Inflation may be back, but it is less clear what winners and losers it creates. Money printing and lockdown savings are combining with pent-up demand, arming consumers to pay more. Many companies also need to restock. But supply has been constrained in areas ranging from lumber to semiconductors, triggering price spikes as economies re-open.
It is not clear that this inflation will actually become embedded and a long term problem. Investor assumptions about how the rotation to value plays out could also prove misplaced. Bad companies may have a good year but that need not make them good businesses or attractive long term investments.
Bottlenecks might bring trouble for some manufacturers. We can expect some initial jumps in profit in industrial areas, but that could quickly give way to disappointments from companies if supply disruption hits production. Industrials are currently in favour, but it may be that the more scalable consumer services - dependent primarily on labour supply - are actually better placed. The value rally could give way to a more balanced appreciation of business risks as economies re-start.

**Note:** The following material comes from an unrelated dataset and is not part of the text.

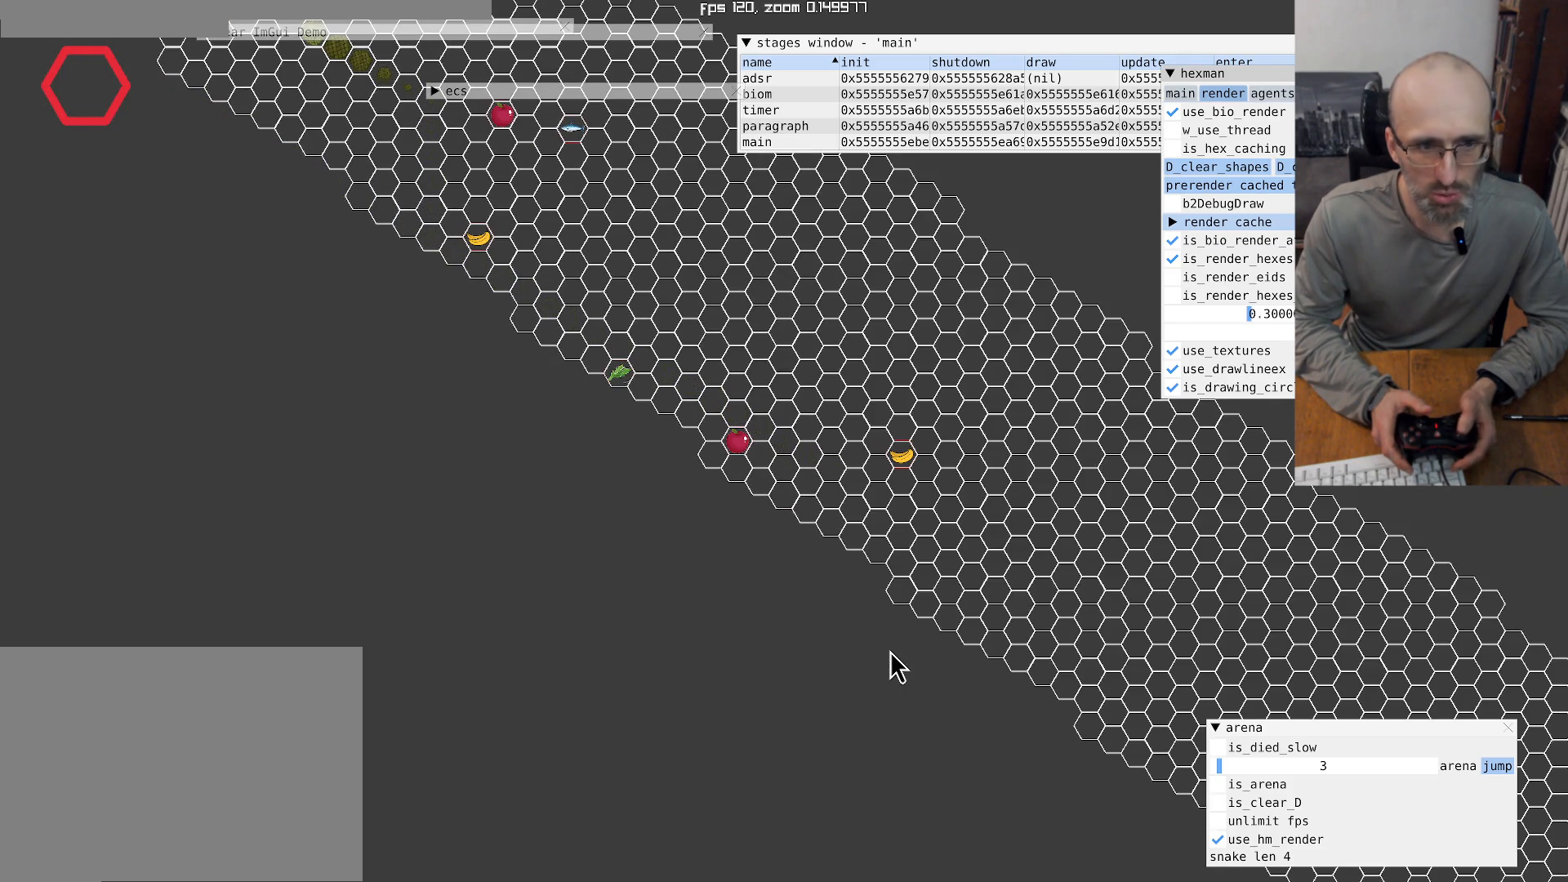
{"buttons": [], "left_stick": "center", "right_stick": "center", "events": []}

We can expect price rises to choke-off some of the upsurge in demand. And the next few months may bring some profit warnings from companies hit by the severe problems in semiconductor supply. Chips are vital components in many large products such as cars, but for a few months there may simply be no solution for some manufacturers other than shuttering production lines.
Even where supply can be maintained, but at a higher price, it may not be possible to pass additional costs onto customers. Many products that take months to complete involve the supplier essentially being short of inflation. That is, needing to bear unforeseen cost increases that only emerge after a project starts. Services are now so dominant in developed economies that it is easy to misunderstand the dynamics in manufacturing. Investors need a balanced approach even as inflation picks up.